Medication for Anxiety and Depression

Anxiety and Depression Explained

Anxiety and depression are often grouped together in discussions of mental illness. The problems frequently do co-occur: both are associated with feeling powerless, and both manifest symptoms like sleeplessness, mood swings, difficulty concentrating, and obsessive thoughts. If anxiety or depression (or both) are diagnosed as symptoms of mental disorder, medication is often prescribed. While useful for improving symptoms, these medications can also generate dangerous dependence.

Anxiolytics: Major Classes and Addiction Risks

Anxiolytics, or anti-anxiety medications, are used primarily in short-term prescriptions because they carry risk of addiction.

Benzodiazepines, the most frequently prescribed anxiolytics, work by regulating neurotransmitters to reduce excitability. They are highly habit-forming—especially if taken for more than two months—and generate addiction symptoms similar to those of alcoholism. Withdrawal can be life-threatening.

Barbiturates are sedative-hypnotic drugs that reduce anxiety by relaxing body functions. The most common anxiolytic medications during the third quarter of the twentieth century, they carry high overdose risk if taken outside of carefully measured prescriptions, and have been largely replaced by benzodiazepines. As with benzodiazepines, addiction withdrawal symptoms (agitation, fever, hallucinations, seizures) can be severe.

Antidepressants: Major Classes and Addiction Risks

Antidepressants are less likely than anxiolytics to lead to addiction, but still carry potential risks.

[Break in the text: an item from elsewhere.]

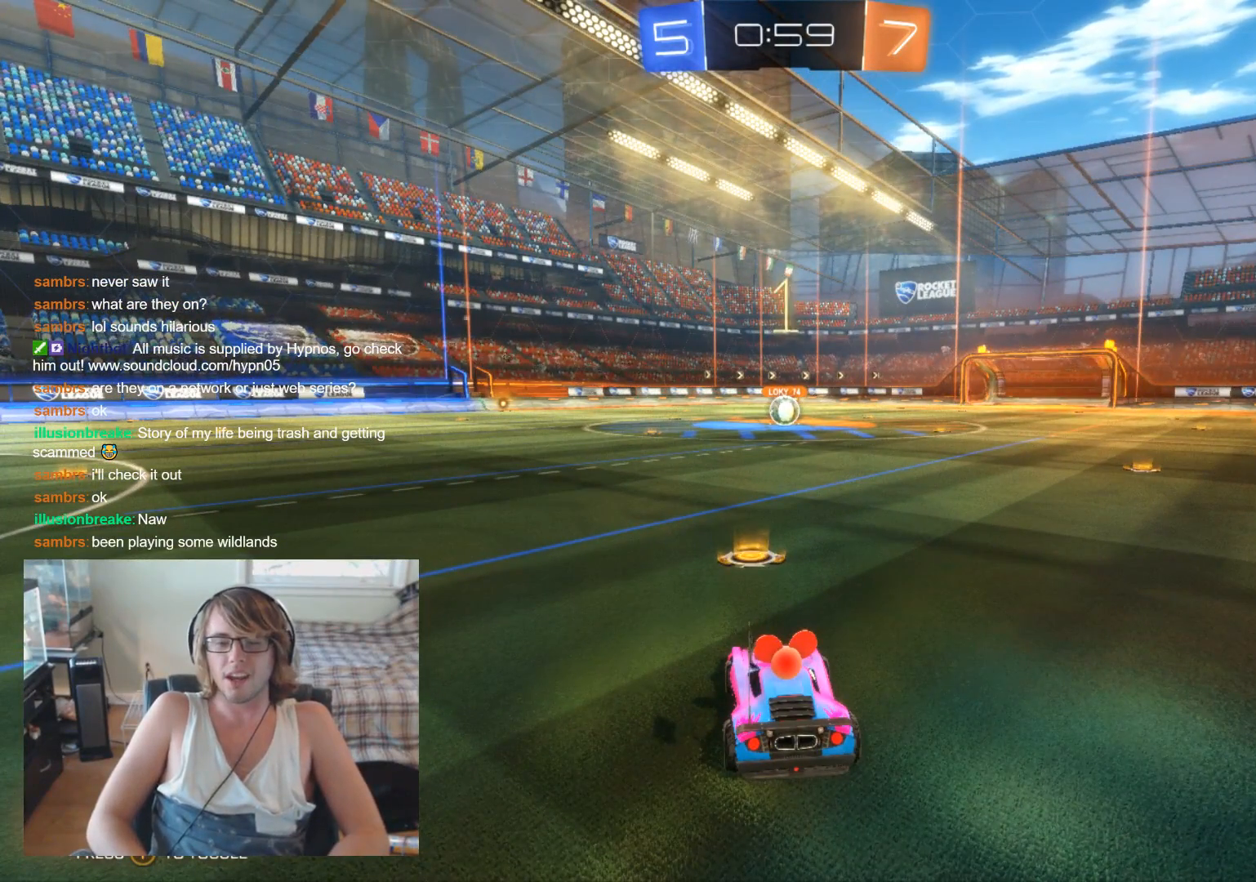
{"buttons": ["R2"], "left_stick": "center", "right_stick": "center", "events": []}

Most withdrawal problems are associated with psychological dependence or non-addicted physical dependence. (Physical dependence is not officially diagnosed as addiction unless there are also psychological cravings and disruptions to everyday life.)

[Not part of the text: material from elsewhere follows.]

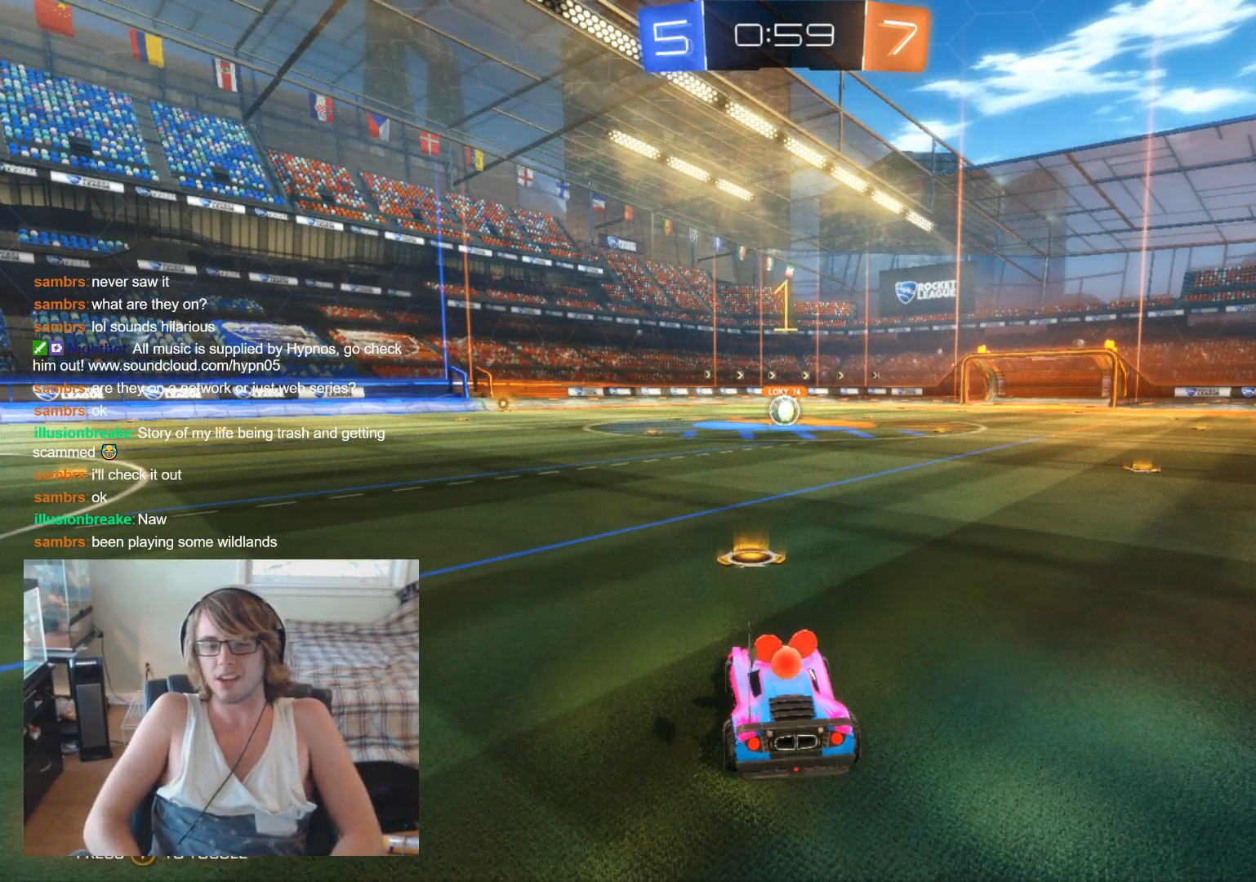
{"buttons": ["B", "R2"], "left_stick": "center", "right_stick": "center", "events": [[400, "B", "down"]]}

Antidepressants work by regulating the brain’s neurons to increase availability of neurotransmitter chemicals such as serotonin (responsible for mood stability), dopamine (responsible for generating feelings of pleasure), and norepinephrine (responsible for alertness and energy).

Selective serotonin reuptake inhibitors (SSRIs) are currently the most prescribed antidepressants and have the fewest side effects. They work by increasing the brain’s access to serotonin. (“Reuptake inhibitor” means that the medication keeps serotonin from being reabsorbed faster than it can be used.) Around half of SSRI users who quit cold have reported experiencing symptoms such as nausea, dizziness, mood swings, or nightmares.

Norepinephrine and dopamine reuptake inhibitors (NDRIs) increase the brain’s access to norepinephrine and dopamine. NDRIs should not be taken with MAOIs (described below) or antipsychotic drugs, and have been implicated in life-threatening overdoses. Potential withdrawal symptoms include headaches, nausea, and fatigue.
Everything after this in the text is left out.